By Ivana Sekularac and Aleksandar Vasovic
BELGRADE (Reuters) - Serbia will investigate the events that led to a gunbattle at a monastery in northern Kosovo that Pristina has blamed on Belgrade, President Aleksandar Vucic said on Thursday, denying any government involvement in the incident.
Kosovo police fought around 30 heavily armed Serbs who barricaded themselves into the Serbian Orthodox monastery in the village of Banjska for hours on Sunday. Three attackers and a Kosovo Albanian police officer were killed in the skirmishes.
Some 50,000 Serbs who live in north Kosovo, do not recognise Pristina institutions and see Belgrade as their capital. They have often clashed with Kosovo police and international peacekeepers, but the weekend's violence was the worst in years.
Vucic told Reuters that Belgrade condemned the killing of the policeman, adding Serbia "will launch proceedings before appropriate judicial bodies" and investigate suspects.
"What suspected crimes these would be, that is the question for the prosecutor," he said in his office in Belgrade.
He accused Kosovo police shooting dead one of the gunmen in the head "from the distance of a meter" after he had surrendered, describing it as an "execution".
Veton Elshani, deputy regional commander for the north of Kosovo, told Reuters: “This is nonsense. Our officers will never do such thing. One of the arrested men we gave first aid to in the field to save his life after he had sustained injuries.”
No group has come forward to claim responsibility for the attack or explain the motives of the gunmen.
Vucic denied allegations from Kosovo's President Vjosa Osmani that Belgrade had incited the violence, saying Serbia would not benefit from it as that would jeopardise its position in EU-sponsored talks with Pristina.
"Why this would be beneficial for Belgrade? What would be the idea? To destroy our position we have been building for a year? To destroy this in a day? ... Serbia does not want war," he said.
In 2012, Kosovo and Serbia committed to the EU-sponsored talks. Normalisation of relations is key for both counties to progress on the path towards integration with the EU.
The gunbattle prompted renewed international concern about the stability of Kosovo, which declared independence in 2008, nearly a decade after NATO bombing ousted Serbian security forces from what was then Serbia's predominantly Albanian southern province.
Vucic pledged Serbia would investigate the origin of weapons seized after the incident by Kosovo police, who have displayed a cache including assault rifles, machine guns, anti-tank rocket launchers, hand grenades, land mines and drones.

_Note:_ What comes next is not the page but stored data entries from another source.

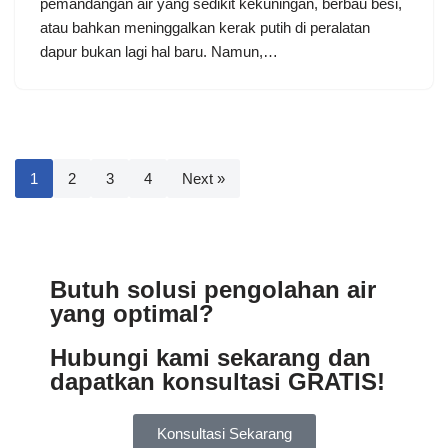
pemandangan air yang sedikit kekuningan, berbau besi,
atau bahkan meninggalkan kerak putih di peralatan
dapur bukan lagi hal baru. Namun,…
1
2
3
4
Next »
Butuh solusi pengolahan air
yang optimal?
Hubungi kami sekarang dan
dapatkan konsultasi GRATIS!
Konsultasi Sekarang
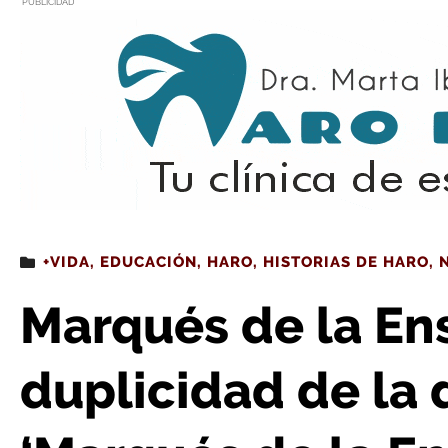
PUBLICIDAD
Estás leyendo
: Marqués de la Ensenada (VIII): duplicidad de la denominación ‘Marqués
+VIDA
,
EDUCACIÓN
,
HARO
,
HISTORIAS DE HARO
,
Marqués de la Ens
duplicidad de la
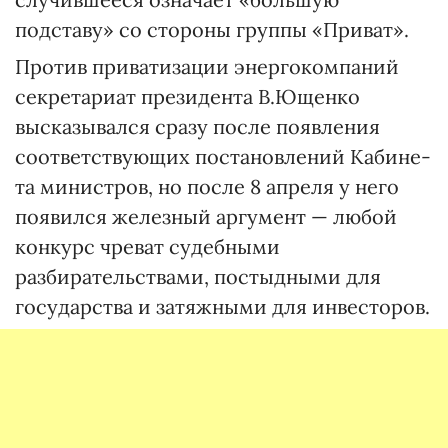
подставу» со стороны группы «Приват».
Против приватизации энерго­компаний
секретариат президента В.Ющенко
высказывался сразу после появления
соответствующих постановлений Кабине­
та министров, но после 8 апреля у него
появился железный аргумент — любой
конкурс чреват судебными
разбирательствами, постыдными для
государства и затяжными для инвесторов.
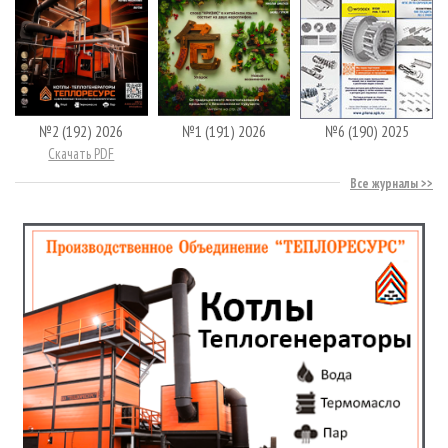
№2 (192) 2026
№1 (191) 2026
№6 (190) 2025
Скачать PDF
Все журналы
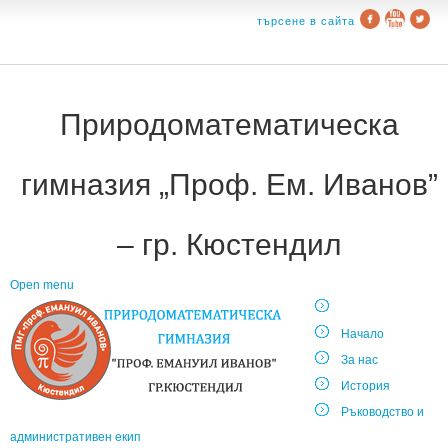
търсене в сайта
Природоматематическа
гимназия „Проф. Ем. Иванов”
– гр. Кюстендил
Open menu
Начало
За нас
История
Ръководство и
административен екип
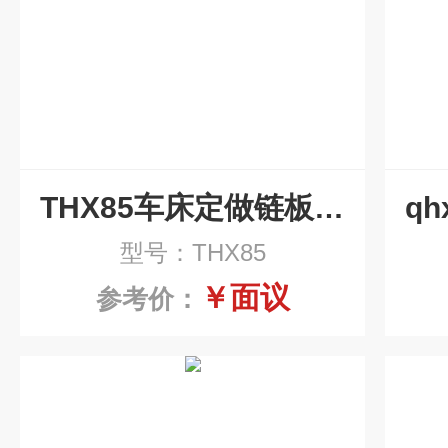
THX85车床定做链板式排屑机
型号：THX85
￥面议
参考价：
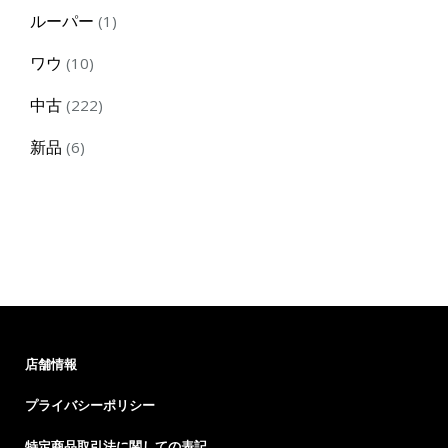
product
1
ルーパー
1
product
10
ワウ
10
products
222
中古
222
products
6
新品
6
products
店舗情報
プライバシーポリシー
特定商品取引法に関しての表記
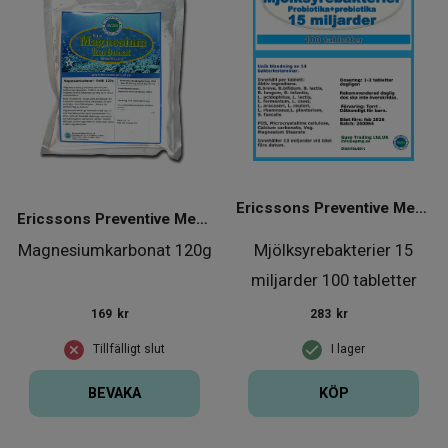
Ericssons Preventive Medical Group
Ericssons Preventive Medical Group
Magnesiumkarbonat 120g
Mjölksyrebakterier 15
miljarder 100 tabletter
169
kr
283
kr
Tillfälligt slut
I lager
BEVAKA
KÖP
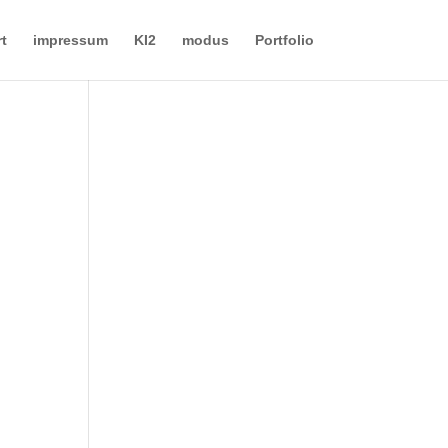
rt
impressum
KI2
modus
Portfolio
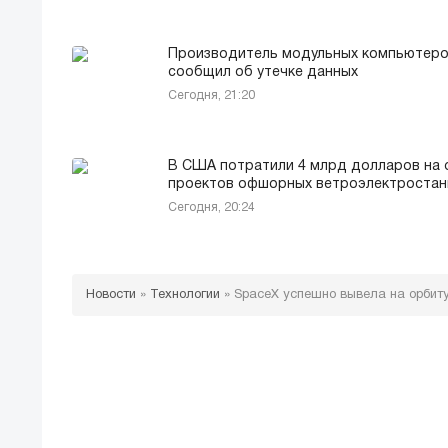
Производитель модульных компьютер
сообщил об утечке данных
Сегодня, 21:20
В США потратили 4 млрд долларов на 
проектов офшорных ветроэлектростан
Сегодня, 20:24
Новости
»
Технологии
»
SpaceX успешно вывела на орбиту 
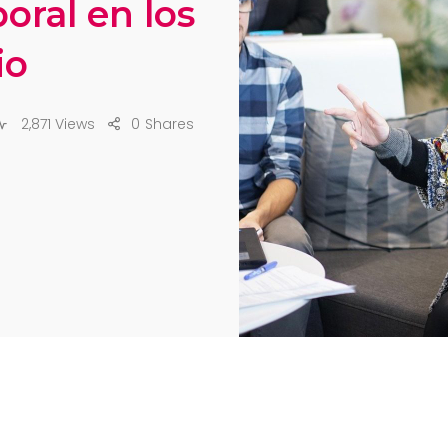
oral en los
io
2,871 Views
0
Shares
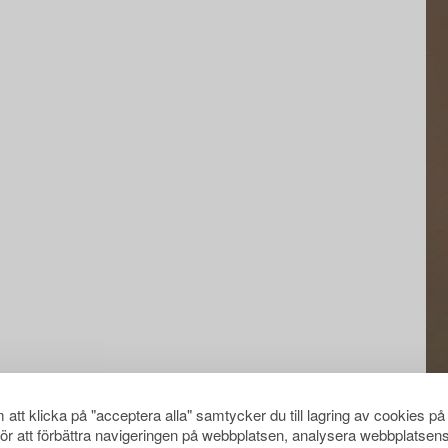
att klicka på "acceptera alla" samtycker du till lagring av cookies på
för att förbättra navigeringen på webbplatsen, analysera webbplatsen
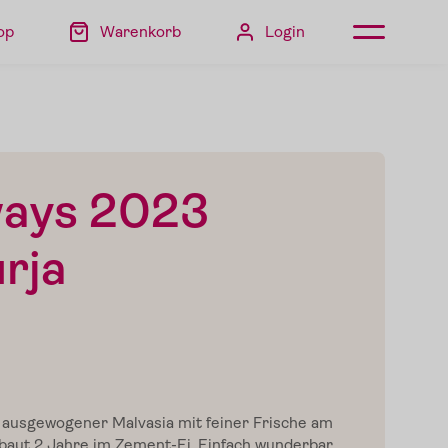
op
Warenkorb
Login
ways 2023
urja
d ausgewogener Malvasia mit feiner Frische am
aut 2 Jahre im Zement-Ei. Einfach wunderbar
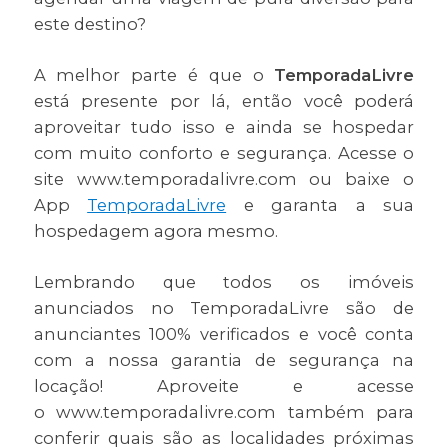
este destino?
A melhor parte é que o
TemporadaLivre
está presente por lá, então você poderá
aproveitar tudo isso e ainda se hospedar
com muito conforto e segurança. Acesse o
site www.temporadalivre.com ou baixe o
App
TemporadaLivre
e garanta a sua
hospedagem agora mesmo.
Lembrando que todos os imóveis
anunciados no TemporadaLivre são de
anunciantes 100% verificados e você conta
com a nossa garantia de segurança na
locação! Aproveite e acesse
o www.temporadalivre.com também para
conferir quais são as localidades próximas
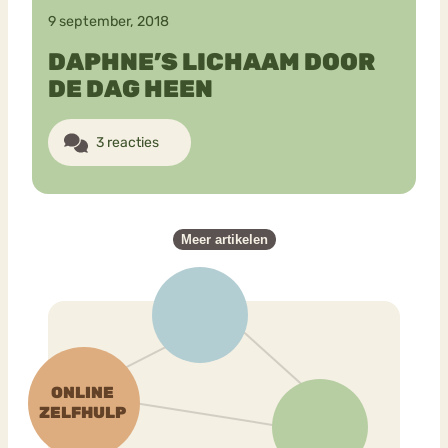
9 september, 2018
DAPHNE’S LICHAAM DOOR
DE DAG HEEN
3 reacties
Meer artikelen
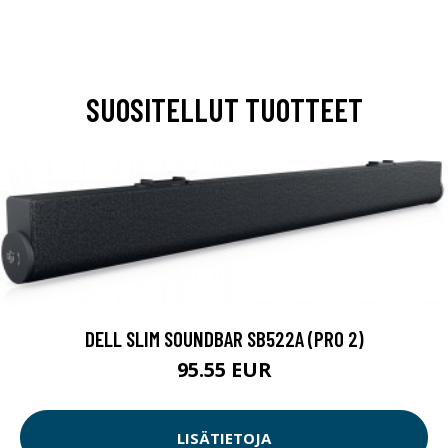
SUOSITELLUT TUOTTEET
DELL SLIM SOUNDBAR SB522A (PRO 2)
95.55 EUR
LISÄTIETOJA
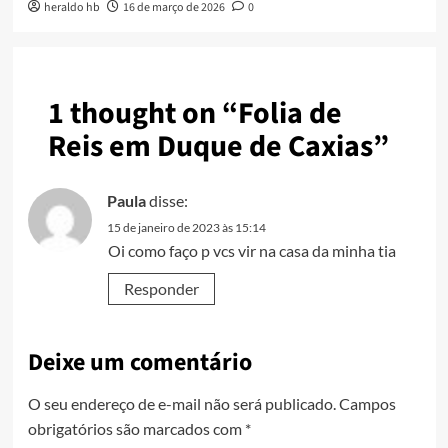
heraldo hb
16 de março de 2026
0
1 thought on “
Folia de
Reis em Duque de Caxias
”
Paula
disse:
15 de janeiro de 2023 às 15:14
Oi como faço p vcs vir na casa da minha tia
Responder
Deixe um comentário
O seu endereço de e-mail não será publicado.
Campos
obrigatórios são marcados com
*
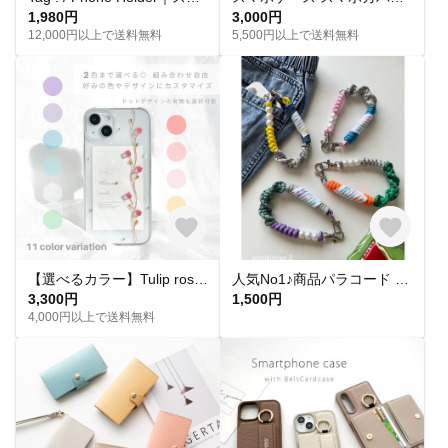
1,980円
3,000円
12,000円以上で送料無料
5,500円以上で送料無料
【選べるカラー】Tulip rose スマホケース Coeur チューリップ iPhone16 スマホショルダー iPhone15 iPhone全機種対応 iPhone14 iPhone17
人気No1♪商品パラコード genkistrap2 スマホハンドストラップ/スマホショルダー/ハンドストラップ/バッグチャーム/携帯ショルダー/ハンディファン/お好きなカラーでオーダー
3,300円
1,500円
4,000円以上で送料無料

He also said Milan Radoicic, one of the top-ranking Kosovo Serb politicians who, according to authorities in Pristina, was present during the gunbattle would be "summoned by the prosecutor".
Serbia considers Kosovo as its integral part and, with the backing of a number of countries, including United Nations Security Council veto-wielding members Russia, China and five EU members, refuses to recognise its independence.
Belgrade finances schools, public health system, and most of other institutions in parts of Kosovo where Serbs constitute a majority.
Vucic accused Kosovo Prime Minister Albin Kurti of wanting to expel Serbs from Kosovo and of stalling a compromise solution needed for mending the ties between Belgrade and Pristina.
"The cause of all problems in Kosovo is Albin Kurti. He is the one who brought about all of this," he said.
He said Kurti's refusal to form an Association of Serb Municipalities, a body that under provisions of a 2013 agreement between Belgrade and Pristina would secure Kosovo Serbs more autonomy, had fuelled tensions that led to the violence in Banjska.
Kurti has repeatedly said that such an association would enable Serb majority regions to secede and join Serbia.
"For us the position (in Kosovo) is clearly dreadful, but ... we have to be with our people, ... (and) try to preserve peace," Vucic said. "The solution is always (in) the dialogue."